The first requires that we once again come up with ways to replace fossil fuels with electricity... which of course means that we should be engineering more and better ways of doing that; after all, ALL of our promising technologies for replacing fossil fuels require it.

The second usage requires us to engineer engines that use hydrogen as their fuel; something that is very much doable; and in fact something that has been in nascent stages for over 100 years; but because of the cheap availability and usefulness of fossil fuels was never developed very much.

Of course the practical problems with hydrogen are substantial. First, how do you extract the hydrogen from its base sources (primarily water and natural gas using current technologies)? Second, how do you safely transport it and distribute it? Third, what do you do with all the water vapor and waste heat being created when the hydrogen is being used as a primary fuel source? Fourth, how do you solve all of these problems economically?

The good news is that these are all well understood technical issues from a scientific standpoint; what remains is to engineer the solutions, and then build the infrastructure; and THAT is a political and social problem not a technical one.

So what do I think is going to happen? Well I would guess that as I said, nuclear fission power will become the dominant source of electrical power; and we will slowly shift as much as possible away from fossil fuels and into electric power. As we do so, hydrogen power will develop very slowly, because with less demand, fossil fuels will become far less expensive, and less of an environmental problem. From there, the market will determine the solution; but unless someone comes up with a massive engineering and economic upside to hydrogen, we'll probably keep using fossil fuels for the foreseeable future.

Long digression there with a lot of maybes and could bes and caveats right? Like I said, if it's not an absolute, we're pretty fuzzy about it. Normal people will say "Yes we can do this if we work hard enough" or "No we can't do this"; engineers will say "We can do this if... and its going to be hard if... but maybe... let me try this..."
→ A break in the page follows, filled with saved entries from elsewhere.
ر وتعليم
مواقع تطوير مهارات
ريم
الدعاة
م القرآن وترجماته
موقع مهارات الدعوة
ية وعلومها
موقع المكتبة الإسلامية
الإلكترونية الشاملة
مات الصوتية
Of course this method of looking at the world, for all it's advantages and abilities, has a problem. When you look at everything as interconnected systems, you tend to expect that systems and behaviors will be at least marginally predictable or reasonable, or rational.

One problem with that, human beings aren't. People are very complex systems, and they don't have consistent rules or behaviors. They ahve motivations, and passions, and understandings, and misunderstandings, and chaos, and fear, and inspiration... but the one thing they don't have is consistenly understandable or predictable rules or behaviors.

The universe is perverse. Complex systems are simply not rational or predictable, except at the macro level (and sometimes not even then); because of chaos theory, because of the law of unintended consequences, hell even because of the second law of thermodynamics.

The truly great engineers of this world know and understand this, at as deep a level as their understanding of systems; and thus they can function in the world without isolating themselves, or destroying themselves; or their relationships with those around them.

In fact, through this understanding, they can produce and express true brilliance; and if they're lucky they can achieve that which so few do: happiness

Unfortunately, there're a hell of a lot of otherwise good engineers who persist and insist on treating complex systems, and complex people; as if they were predictable, and rational. Those people don't generally end up very happy at all.